English @ Christ's, Cambridge in 2016

Interview format

2x interviews (20 mins each)

Interview content

Analysed an unseen poem, questions on texts mentioned in my personal statement.

Best preparation

Mock interview, re-reading texts mentioned in personal statement.

Final thoughts

Be confident, defend your position.

Remember this advice isn't official. There is no guarantee it will reflect your experience because university applications can change between years. Check the official Cambridge and Oxford websites for more accurate information on this year's application format and the required tests.

Also, someone else's experience may not reflect your own. Most interviews are more like conversations than tests and like, any conversation, they are quite interactive.

Interview Format

I had two interviews of about twenty minutes on English literature, each with two interviewers, all English fellows and all but one employed by Christ's.

What happened in your interview? How did you feel?

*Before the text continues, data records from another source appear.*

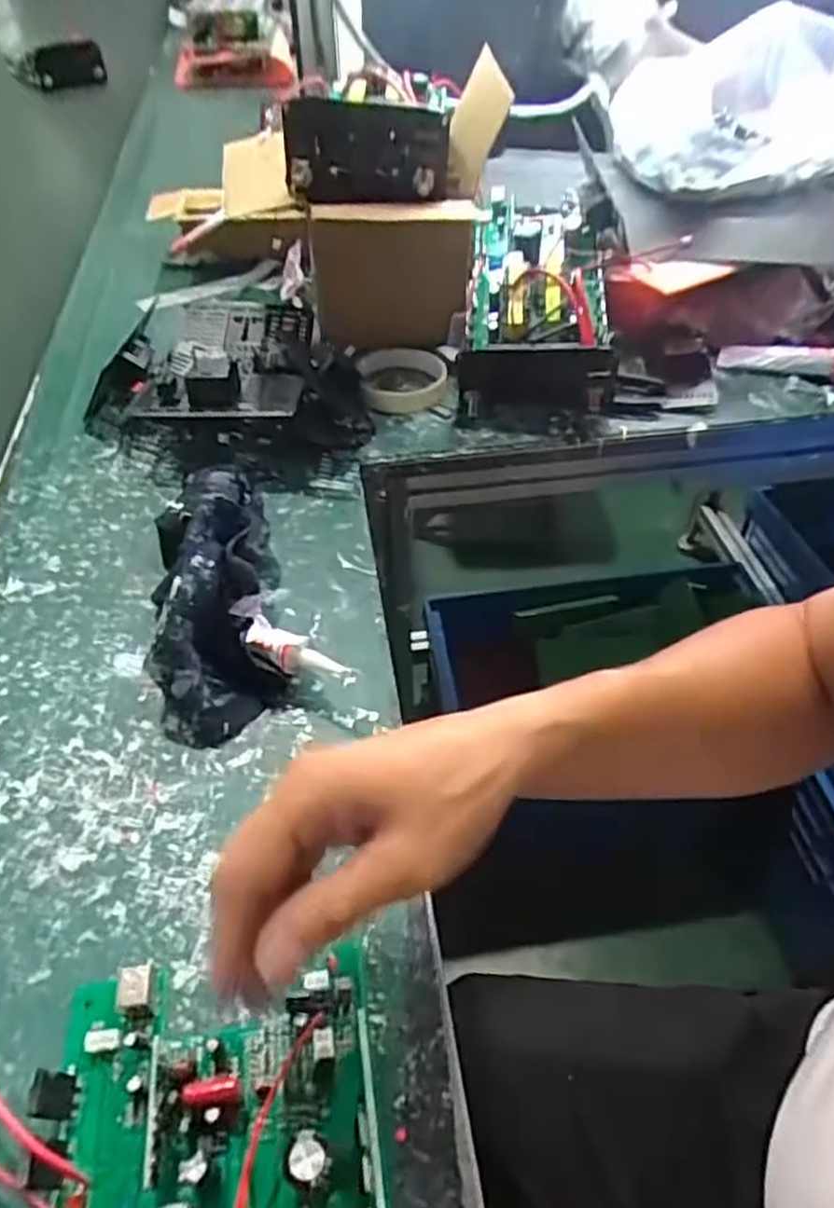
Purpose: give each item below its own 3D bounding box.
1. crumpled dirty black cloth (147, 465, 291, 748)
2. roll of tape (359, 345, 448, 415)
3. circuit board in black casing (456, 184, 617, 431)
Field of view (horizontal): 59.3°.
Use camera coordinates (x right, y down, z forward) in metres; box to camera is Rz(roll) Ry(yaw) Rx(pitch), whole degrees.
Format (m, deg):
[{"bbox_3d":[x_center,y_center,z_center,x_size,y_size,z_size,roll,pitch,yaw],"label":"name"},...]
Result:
[{"bbox_3d":[-0.132,-0.026,0.474,0.076,0.067,0.228,-8,48,-8],"label":"crumpled dirty black cloth"},{"bbox_3d":[-0.014,-0.209,0.672,0.081,0.023,0.088,0,47,-2],"label":"roll of tape"},{"bbox_3d":[0.111,-0.285,0.677,0.125,0.076,0.282,4,62,3],"label":"circuit board in black casing"}]

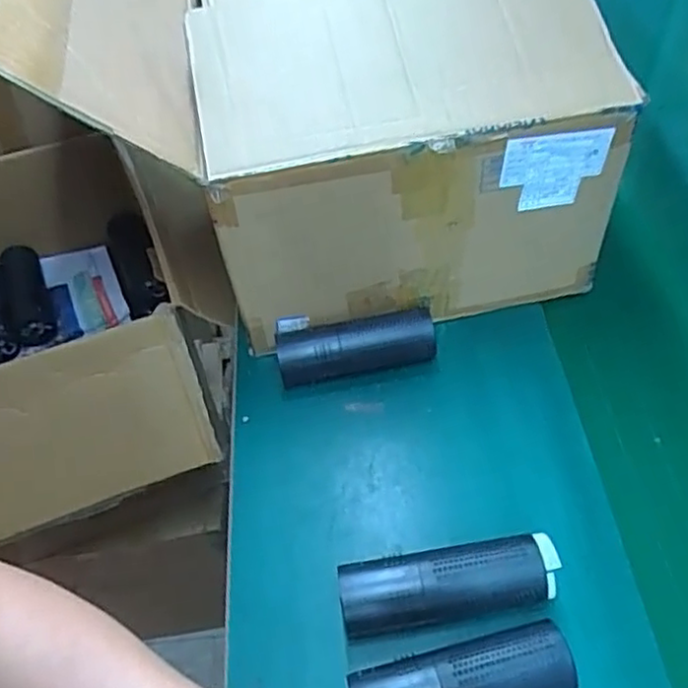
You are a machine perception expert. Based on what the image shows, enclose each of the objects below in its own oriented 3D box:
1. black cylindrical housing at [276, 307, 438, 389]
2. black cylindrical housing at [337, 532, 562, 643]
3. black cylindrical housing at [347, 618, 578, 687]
[{"bbox_3d":[0.012,0.004,0.733,0.165,0.051,0.057,-10,52,-3],"label":"black cylindrical housing"},{"bbox_3d":[0.084,0.195,0.563,0.172,0.044,0.052,-10,52,-3],"label":"black cylindrical housing"},{"bbox_3d":[0.086,0.254,0.520,0.162,0.052,0.058,-14,52,-6],"label":"black cylindrical housing"}]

At the beginning of each interview I had to analyse an unseen poem (I had about three minutes of reading time for each), which I then had to read out. I thought at the time that how little time we had to analyse the poems was probably intentionally unnerving, designed to see who responded well under pressure. We also had to read the poem out loud.

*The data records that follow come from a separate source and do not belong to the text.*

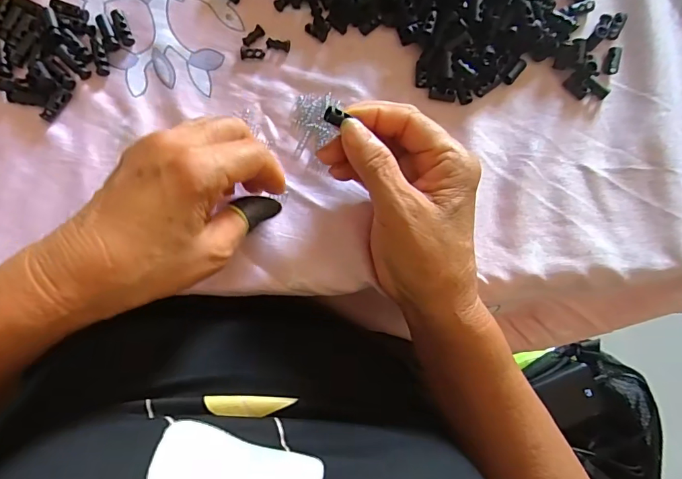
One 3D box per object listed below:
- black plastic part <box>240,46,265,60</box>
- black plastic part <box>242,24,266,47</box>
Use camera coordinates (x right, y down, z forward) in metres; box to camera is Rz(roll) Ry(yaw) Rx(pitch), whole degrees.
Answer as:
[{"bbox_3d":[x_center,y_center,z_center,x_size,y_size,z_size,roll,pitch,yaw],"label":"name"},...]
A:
[{"bbox_3d":[-0.062,-0.131,0.323,0.017,0.006,0.008,-4,82,-18],"label":"black plastic part"},{"bbox_3d":[-0.062,-0.144,0.323,0.017,0.006,0.007,-39,86,-7],"label":"black plastic part"}]

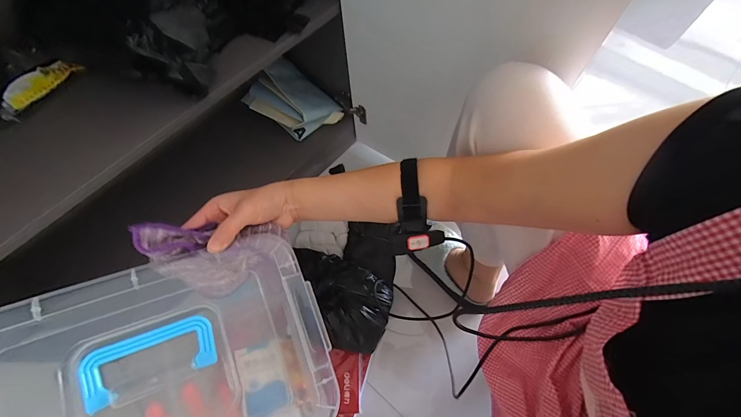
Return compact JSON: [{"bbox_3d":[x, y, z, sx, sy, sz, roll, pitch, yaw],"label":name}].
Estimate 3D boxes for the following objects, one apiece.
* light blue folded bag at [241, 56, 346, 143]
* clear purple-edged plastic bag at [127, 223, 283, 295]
[{"bbox_3d":[-0.177,-0.254,0.769,0.189,0.095,0.160,34,70,17],"label":"light blue folded bag"},{"bbox_3d":[-0.165,0.044,0.352,0.126,0.078,0.075,-24,66,-10],"label":"clear purple-edged plastic bag"}]

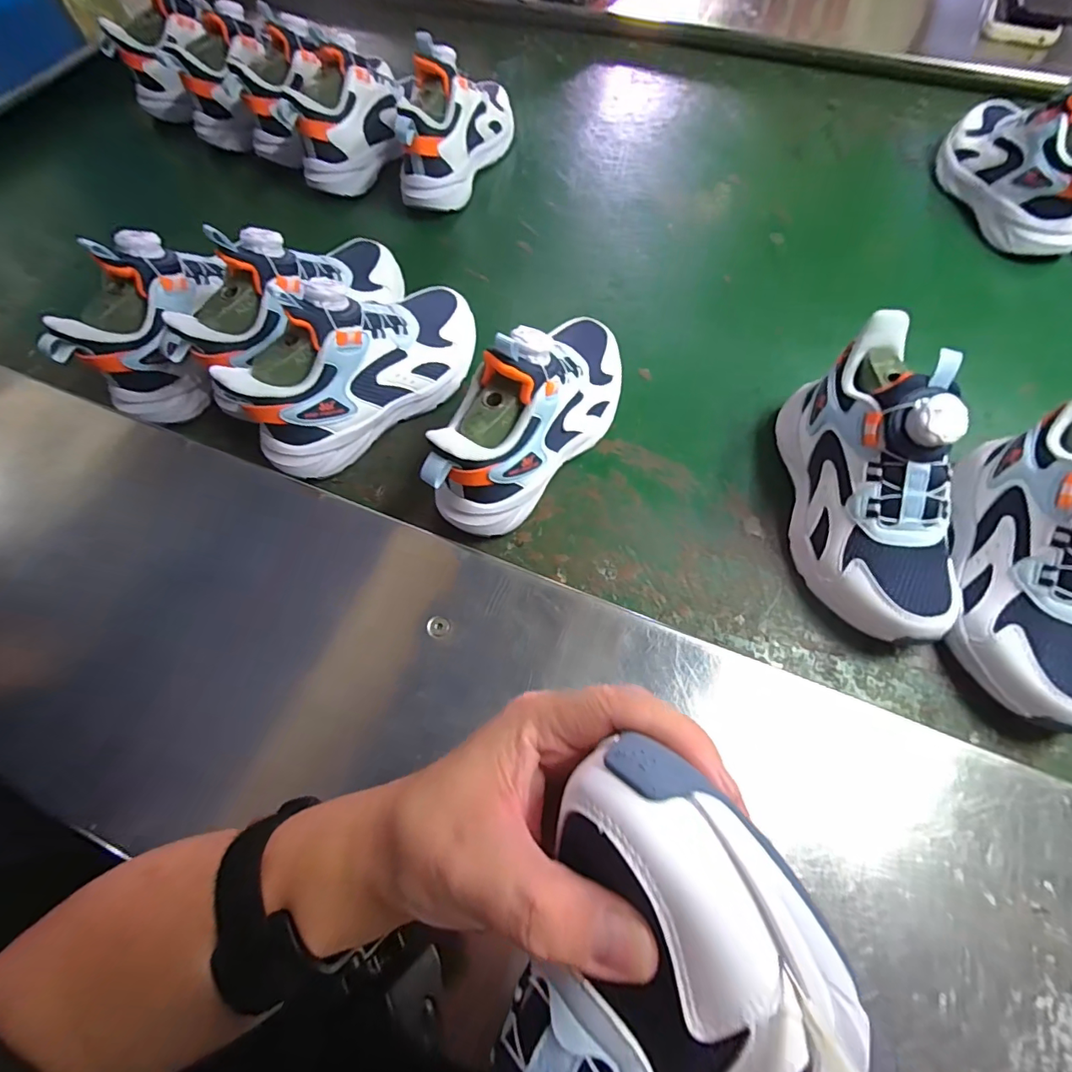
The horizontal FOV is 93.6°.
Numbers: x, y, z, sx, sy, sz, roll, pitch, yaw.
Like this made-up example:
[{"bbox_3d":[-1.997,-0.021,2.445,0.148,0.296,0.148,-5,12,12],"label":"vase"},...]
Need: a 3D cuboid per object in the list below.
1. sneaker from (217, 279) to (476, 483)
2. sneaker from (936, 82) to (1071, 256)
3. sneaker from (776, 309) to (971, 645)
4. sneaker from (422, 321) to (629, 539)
[{"bbox_3d":[-0.128,-0.134,0.388,0.201,0.114,0.075,-41,70,-17],"label":"sneaker"},{"bbox_3d":[0.478,-0.372,0.484,0.071,0.102,0.200,-2,64,0],"label":"sneaker"},{"bbox_3d":[0.227,-0.037,0.333,0.080,0.112,0.200,-2,64,0],"label":"sneaker"},{"bbox_3d":[0.005,-0.095,0.369,0.067,0.115,0.209,29,68,14],"label":"sneaker"}]

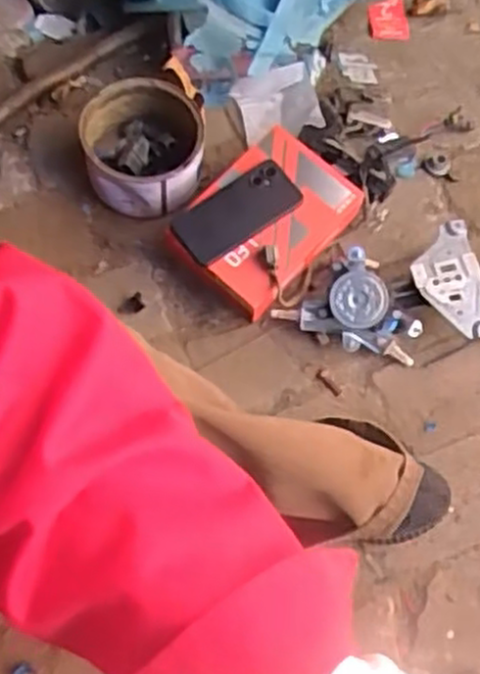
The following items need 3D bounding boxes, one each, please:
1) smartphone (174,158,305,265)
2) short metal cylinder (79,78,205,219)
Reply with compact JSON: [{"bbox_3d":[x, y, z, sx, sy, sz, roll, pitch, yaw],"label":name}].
[{"bbox_3d":[-0.002,-0.154,0.941,0.154,0.012,0.072,-33,79,-7],"label":"smartphone"},{"bbox_3d":[-0.123,-0.241,0.976,0.149,0.091,0.144,-1,68,-4],"label":"short metal cylinder"}]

I felt that many candidates, like myself, might have been thrown by having to read a poem aloud only a couple of minutes after encountering it, for which we had not necessarily been prepared. However, I was fortunate enough to enjoy the challenge of this part of this interview, and subsequent questions I answered on texts mentioned in my personal statement in the second half. I did receive a few questions which were clearly intentionally provocative, based on world choice in my personal statement, but I felt, on balance, that these were good ways of seeing how intellectually flexible I was by making me think on my feet. However, these questions again made me consider how a less confident, but equally skilled, candidate might have responded under the pressure of provocation from an academic authority.

How did you prepare?

My best preparation was probably the practice interviews my Sixth Form College did with me (I attended a state-run Sixth Form College with a very small, but very good, Oxbridge application programme).

I felt that it was also important that I re-read some of the key texts I talked about in my personal statement, because forgetting key details would have left me floundering when pressed with complex questions.

Looking back, what advice would you give to your past self?

Whether you agree or disagree that the interview process should give such an advantage to learned confidence, humanities interviews do seem to favour confidence in your convictions and an assertive arguing style. The most important thing in an English interview is not to let the pressure get to you; always be ready to defend your current position, even if you change your mind about it, and say so, under questioning.